SUPPLIED RECORDS: Begin

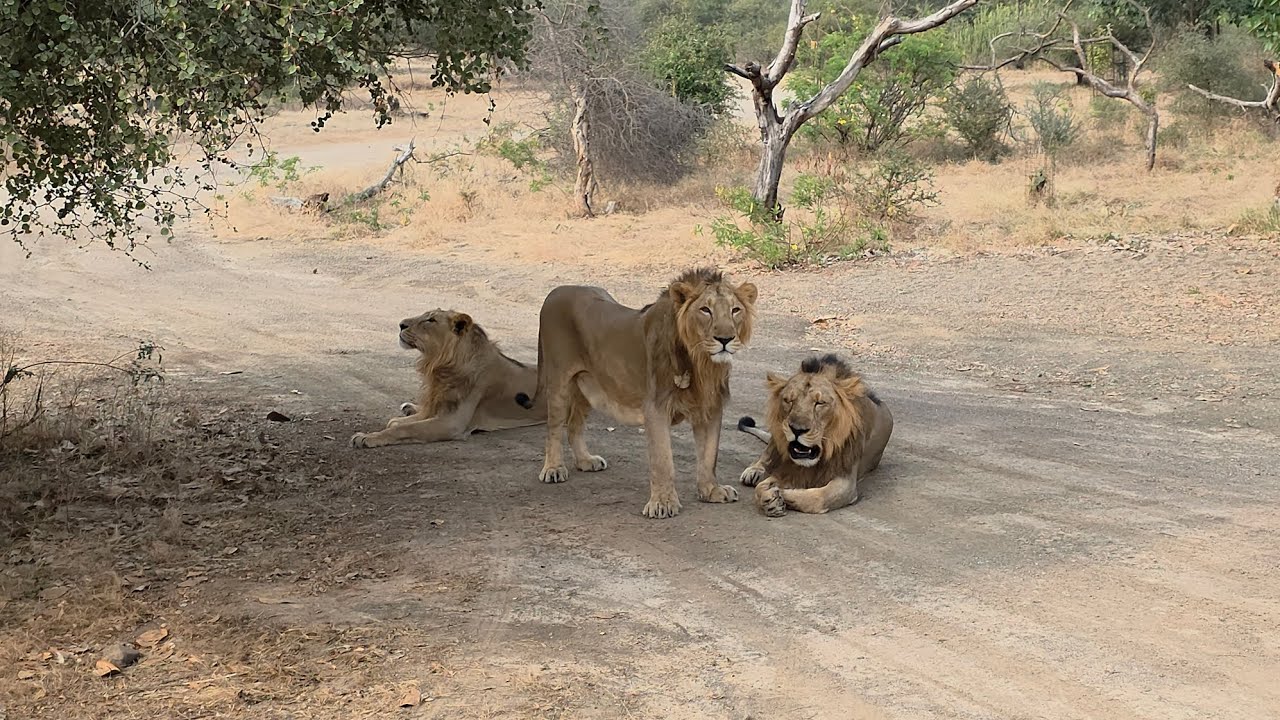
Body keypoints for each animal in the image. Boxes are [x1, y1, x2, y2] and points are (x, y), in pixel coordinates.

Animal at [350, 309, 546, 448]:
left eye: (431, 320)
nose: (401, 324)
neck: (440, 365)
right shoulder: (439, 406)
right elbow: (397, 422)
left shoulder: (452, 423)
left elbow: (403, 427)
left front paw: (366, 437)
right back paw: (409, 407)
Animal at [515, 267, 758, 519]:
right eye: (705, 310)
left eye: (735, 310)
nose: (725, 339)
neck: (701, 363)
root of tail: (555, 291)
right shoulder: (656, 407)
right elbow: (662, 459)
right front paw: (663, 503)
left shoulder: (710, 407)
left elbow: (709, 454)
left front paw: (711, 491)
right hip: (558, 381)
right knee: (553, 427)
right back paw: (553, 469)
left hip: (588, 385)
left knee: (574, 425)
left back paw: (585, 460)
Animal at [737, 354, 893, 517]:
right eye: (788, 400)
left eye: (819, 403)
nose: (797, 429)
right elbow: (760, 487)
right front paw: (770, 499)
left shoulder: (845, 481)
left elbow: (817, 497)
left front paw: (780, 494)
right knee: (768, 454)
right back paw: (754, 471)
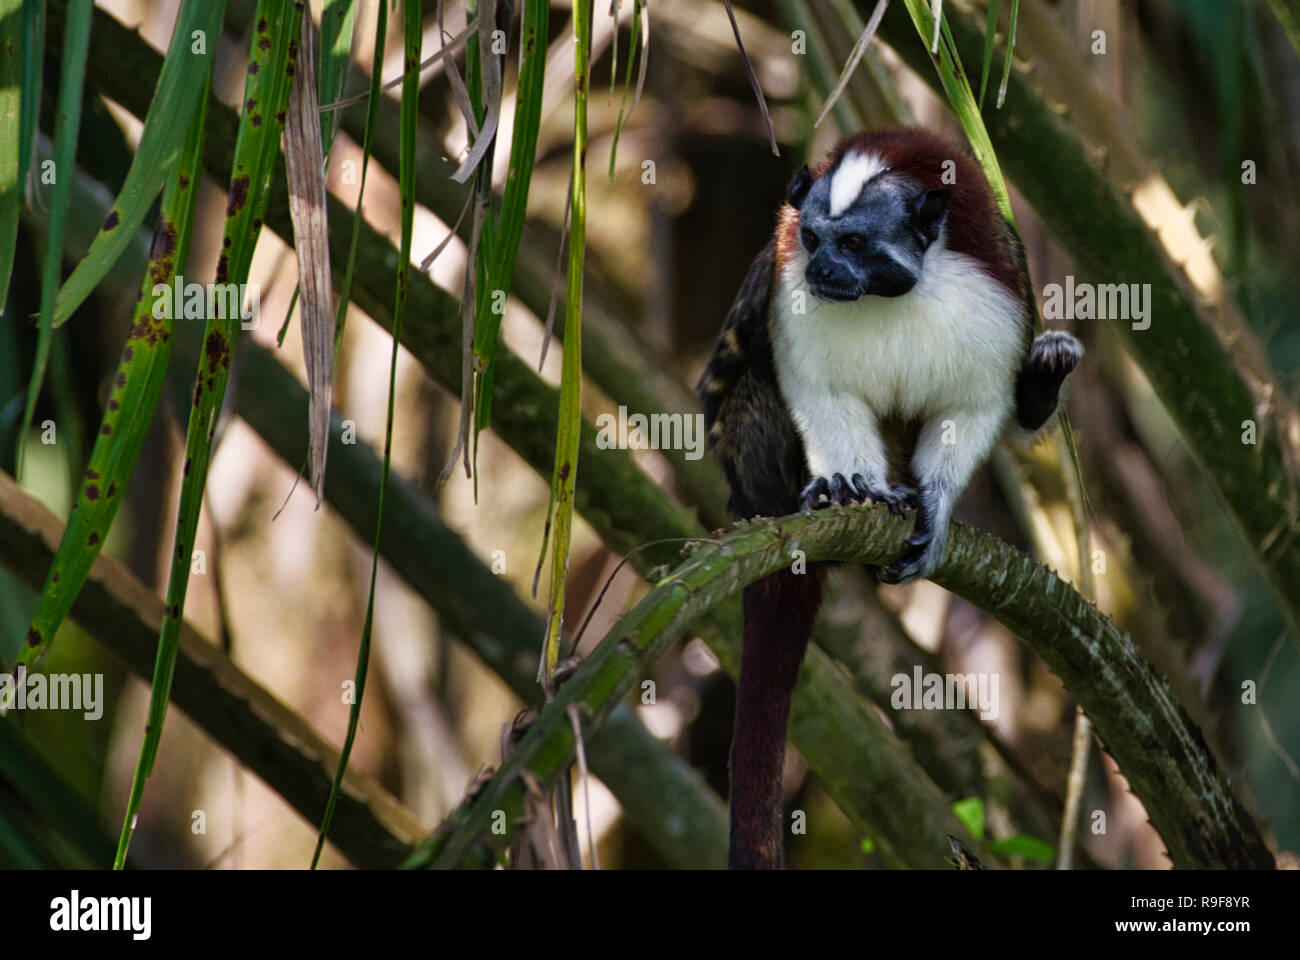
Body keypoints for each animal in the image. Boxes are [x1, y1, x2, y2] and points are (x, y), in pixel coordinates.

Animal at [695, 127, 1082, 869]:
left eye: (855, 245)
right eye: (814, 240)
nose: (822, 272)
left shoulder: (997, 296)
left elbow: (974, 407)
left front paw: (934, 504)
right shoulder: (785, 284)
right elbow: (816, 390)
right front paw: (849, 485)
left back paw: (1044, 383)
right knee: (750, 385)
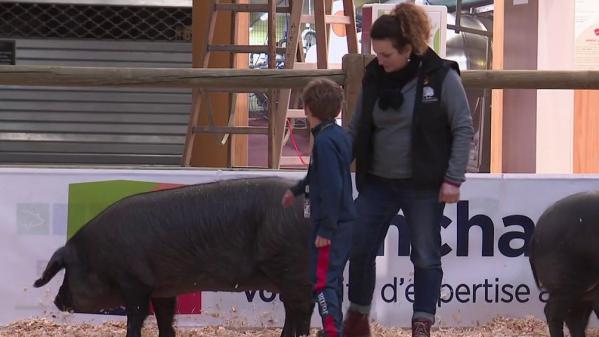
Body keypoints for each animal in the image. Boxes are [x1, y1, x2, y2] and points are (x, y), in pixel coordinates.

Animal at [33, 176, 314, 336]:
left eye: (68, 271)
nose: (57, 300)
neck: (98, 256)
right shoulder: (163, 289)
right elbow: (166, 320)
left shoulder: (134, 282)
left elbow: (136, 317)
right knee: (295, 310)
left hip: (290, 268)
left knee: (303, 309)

SUPPLIED RECORDS: End
SUPPLIED RECORDS: Begin

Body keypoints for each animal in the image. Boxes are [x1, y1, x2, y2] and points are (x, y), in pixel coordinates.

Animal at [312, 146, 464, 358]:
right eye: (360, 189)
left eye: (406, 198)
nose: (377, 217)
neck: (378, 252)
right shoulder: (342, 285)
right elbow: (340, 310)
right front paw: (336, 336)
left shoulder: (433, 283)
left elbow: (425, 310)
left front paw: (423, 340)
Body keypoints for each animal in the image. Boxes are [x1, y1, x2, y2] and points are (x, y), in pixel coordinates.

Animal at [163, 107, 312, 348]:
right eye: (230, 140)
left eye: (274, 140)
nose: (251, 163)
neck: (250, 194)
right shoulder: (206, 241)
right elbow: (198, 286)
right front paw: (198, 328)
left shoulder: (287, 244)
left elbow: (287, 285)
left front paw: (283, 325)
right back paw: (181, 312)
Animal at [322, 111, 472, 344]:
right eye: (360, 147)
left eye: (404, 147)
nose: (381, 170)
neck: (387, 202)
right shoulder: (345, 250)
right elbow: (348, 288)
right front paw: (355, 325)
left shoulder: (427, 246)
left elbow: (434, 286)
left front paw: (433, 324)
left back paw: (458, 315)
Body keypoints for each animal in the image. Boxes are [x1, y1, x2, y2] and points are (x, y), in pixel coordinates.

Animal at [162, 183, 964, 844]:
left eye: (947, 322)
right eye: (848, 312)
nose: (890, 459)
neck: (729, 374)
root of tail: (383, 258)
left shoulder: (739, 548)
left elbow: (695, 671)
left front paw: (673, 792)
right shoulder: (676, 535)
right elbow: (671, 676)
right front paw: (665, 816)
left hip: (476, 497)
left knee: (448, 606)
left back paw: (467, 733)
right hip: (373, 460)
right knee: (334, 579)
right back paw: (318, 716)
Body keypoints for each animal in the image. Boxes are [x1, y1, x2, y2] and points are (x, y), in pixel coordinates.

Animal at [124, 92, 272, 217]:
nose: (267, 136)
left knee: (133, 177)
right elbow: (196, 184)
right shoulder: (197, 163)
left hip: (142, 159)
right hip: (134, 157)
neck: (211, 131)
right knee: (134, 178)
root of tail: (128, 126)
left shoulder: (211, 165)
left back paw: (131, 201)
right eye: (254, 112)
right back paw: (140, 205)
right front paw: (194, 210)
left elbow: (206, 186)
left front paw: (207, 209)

SUPPLIED RECORDS: End

Taking the records above, retype every line from the one with "left elbow: (403, 427)" down to the one with "right elbow: (760, 487)", exactly and with nothing else.

left elbow: (403, 427)
left front paw: (366, 437)
right back paw: (409, 407)
Animal at [515, 267, 758, 519]:
right eye: (705, 310)
left eye: (735, 310)
nose: (725, 339)
neck: (701, 363)
root of tail: (555, 291)
right shoulder: (656, 407)
right elbow: (662, 459)
right front paw: (663, 503)
left shoulder: (710, 407)
left elbow: (709, 454)
left front paw: (711, 491)
right hip: (558, 381)
right knee: (553, 427)
right back paw: (553, 469)
left hip: (588, 385)
left knee: (574, 425)
left back paw: (585, 460)
Animal at [737, 354, 893, 517]:
right eye: (788, 400)
left eye: (819, 403)
nose: (797, 429)
right elbow: (760, 487)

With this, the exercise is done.